YOUR ASSIGNMENT >>
When a line of the records below contains the string "Replace", copy that whole line.
- - -
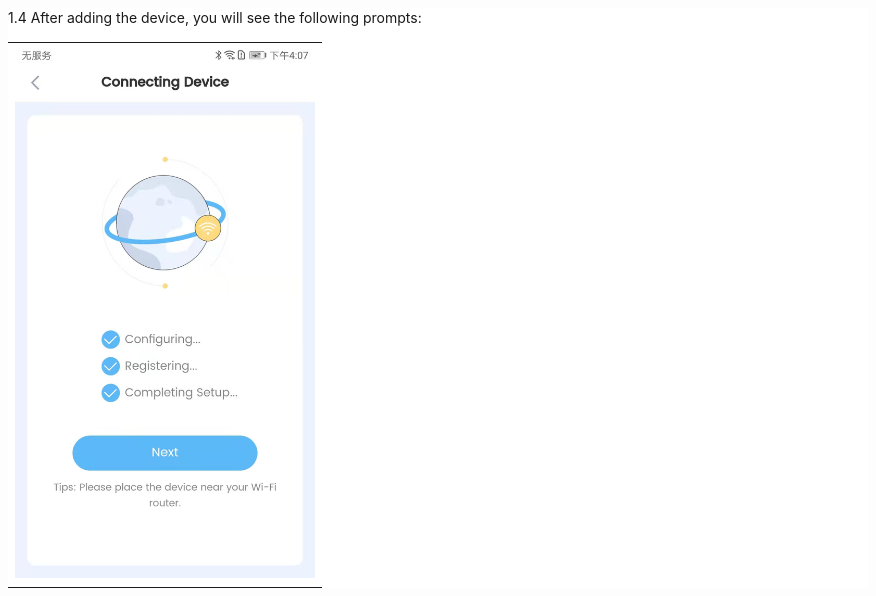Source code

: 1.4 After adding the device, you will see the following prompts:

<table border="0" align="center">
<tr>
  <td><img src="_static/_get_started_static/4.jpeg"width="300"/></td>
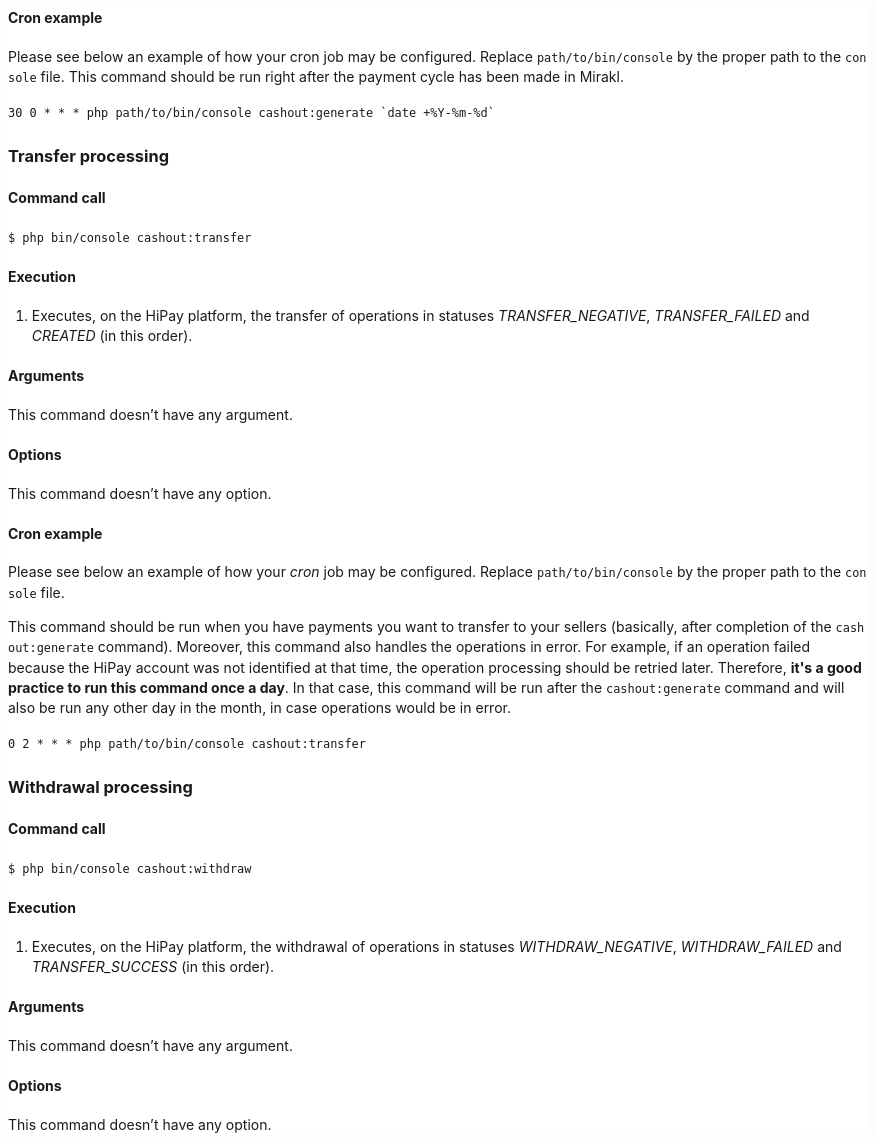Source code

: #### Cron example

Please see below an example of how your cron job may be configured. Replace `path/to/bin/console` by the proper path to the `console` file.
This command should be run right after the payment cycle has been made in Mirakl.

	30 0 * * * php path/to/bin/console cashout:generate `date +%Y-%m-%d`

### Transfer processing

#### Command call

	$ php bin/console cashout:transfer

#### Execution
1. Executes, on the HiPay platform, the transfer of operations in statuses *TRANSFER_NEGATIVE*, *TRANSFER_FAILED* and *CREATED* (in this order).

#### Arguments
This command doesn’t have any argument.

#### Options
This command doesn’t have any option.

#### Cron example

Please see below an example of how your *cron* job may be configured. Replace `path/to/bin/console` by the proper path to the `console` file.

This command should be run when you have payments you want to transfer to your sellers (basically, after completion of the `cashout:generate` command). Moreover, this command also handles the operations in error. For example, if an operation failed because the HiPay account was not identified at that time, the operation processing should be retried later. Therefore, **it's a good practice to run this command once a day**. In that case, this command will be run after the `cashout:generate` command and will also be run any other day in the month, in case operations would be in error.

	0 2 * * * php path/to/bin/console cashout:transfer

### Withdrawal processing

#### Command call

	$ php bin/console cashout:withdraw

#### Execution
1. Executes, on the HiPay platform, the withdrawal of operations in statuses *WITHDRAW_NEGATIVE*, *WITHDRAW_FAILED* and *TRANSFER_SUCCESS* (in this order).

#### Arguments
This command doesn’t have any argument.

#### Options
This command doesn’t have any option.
- - -
SOLUTION BELOW >>
Please see below an example of how your cron job may be configured. Replace `path/to/bin/console` by the proper path to the `console` file.
Please see below an example of how your *cron* job may be configured. Replace `path/to/bin/console` by the proper path to the `console` file.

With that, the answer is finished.